Gelet op het voorgaande oordeelt de rechtbank dat er tussen partijen geen forumkeuzebeding geldt in de zin van artikel 25 Verordening Brussel I bis.
4.7.
Nu Seatrade woonplaats heeft te Willemstad, Curaçao, geldt de Brussel I bis-Vo niet voor het toetsen van de bevoegdheid van deze rechtbank. De rechtsmacht dient te worden beoordeeld aan de hand van de bepalingen van het Wetboek van Burgerlijke Rechtsvordering. In het geval Exobreizh c.s. zijn toegetreden tot de vervoerovereenkomst, zoals door Exobreizh c.s. gesteld en door Seatrade betwist, geldt dat deze rechtbank bevoegd is op grond van artikel 6 sub a Rv en artikel 629 Rv, omdat de goederen in Vlissingen dienden te worden afgeleverd (HvJEU 11 juli 2018 C-99/17). Voor zover Exobreizh c.s. niet zijn toegetreden en de vordering is gebaseerd op onrechtmatige daad, geldt dat de bevoegdheid volgt uit artikel 6 sub e Rv, omdat de plaats waar de schade is ingetreden dezelfde is als de plaats waar de goederen moesten worden afgeleverd, te weten Vlissingen (zie HvJEU EG 27 oktober 1998 C-51/97).
4.8.
Seatrade zal in de proceskosten van het incident worden veroordeeld, nu uit het voorgaande volgt dat zij in dit incident in het ongelijk is gesteld.
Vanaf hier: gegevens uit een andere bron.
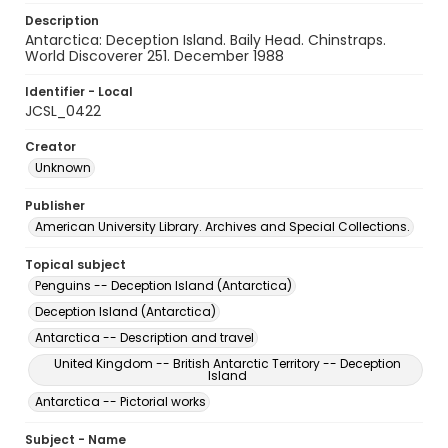
Description
Antarctica: Deception Island. Baily Head. Chinstraps.
World Discoverer 251. December 1988
Identifier - Local
JCSL_0422
Creator
Unknown
Publisher
American University Library. Archives and Special Collections.
Topical subject
Penguins -- Deception Island (Antarctica)
Deception Island (Antarctica)
Antarctica -- Description and travel
United Kingdom -- British Antarctic Territory -- Deception
Island
Antarctica -- Pictorial works
Subject - Name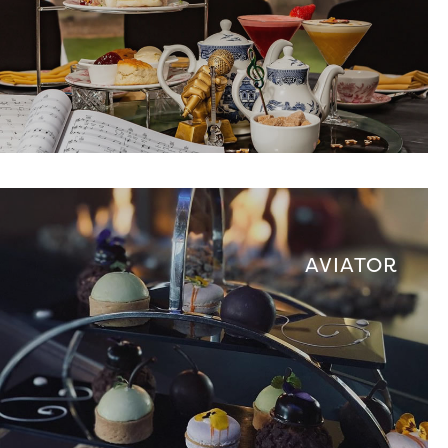
AVIATOR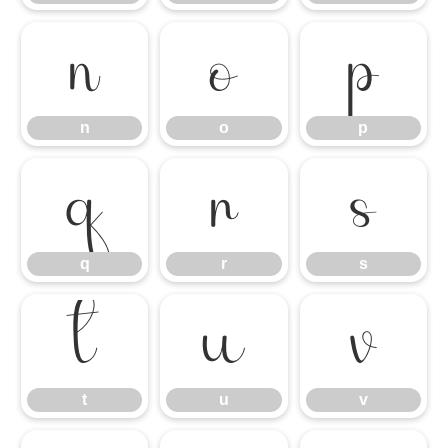
n
o
p
n
o
p
q
r
s
q
r
s
t
u
v
t
u
v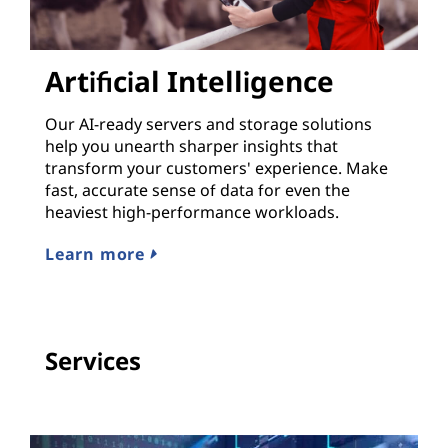
Artificial Intelligence
Our AI-ready servers and storage solutions
help you unearth sharper insights that
transform your customers' experience. Make
fast, accurate sense of data for even the
heaviest high-performance workloads.
Learn more
Services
De kosten aan de zijde van Exobreizh c.s. in het incident worden begroot op € 1.228,00 (2 punten x liquidatietarief II ad € 614,00) en nakosten € 178,00 plus de verhoging als het vonnis wordt betekend. In totaal komt dat neer op een bedrag van € 1.406,00.
Vervolg in de hoofdzaak
4.9.
De rechtbank zal de zaak naar de rolzitting van 5 maart 2025 verwijzen voor het nemen van conclusie van antwoord door Seatrade.
4.10.
Iedere verdere beslissing wordt aangehouden.

5.De beslissing

De rechtbank
in het incident
5.1.
wijst het gevorderde af;
5.2.
veroordeelt Seatrade in de (na)kosten van het incident, aan de zijde van Exobreizh c.s. tot op heden begroot op € 1.406,00, te betalen binnen 14 dagen na aanschrijving daartoe. Als Seatrade niet tijdig aan de veroordeling voldoet en het vonnis daarna wordt betekend, dan moet zij € 92 extra aan nakosten betalen, plus de kosten van betekening;
5.3.
verklaart deze proceskostenveroordeling uitvoerbaar bij voorraad;
in de hoofdzaak
5.4.
verwijst de zaak naar de rolzitting van 5 maart 2025 voor het nemen van een conclusie van antwoord;
5.5.
houdt iedere verdere beslissing aan.
Dit vonnis is gewezen door mr. P.C. Santema en ondertekend en in het openbaar uitgesproken door de rolrechter op 22 januari 2025.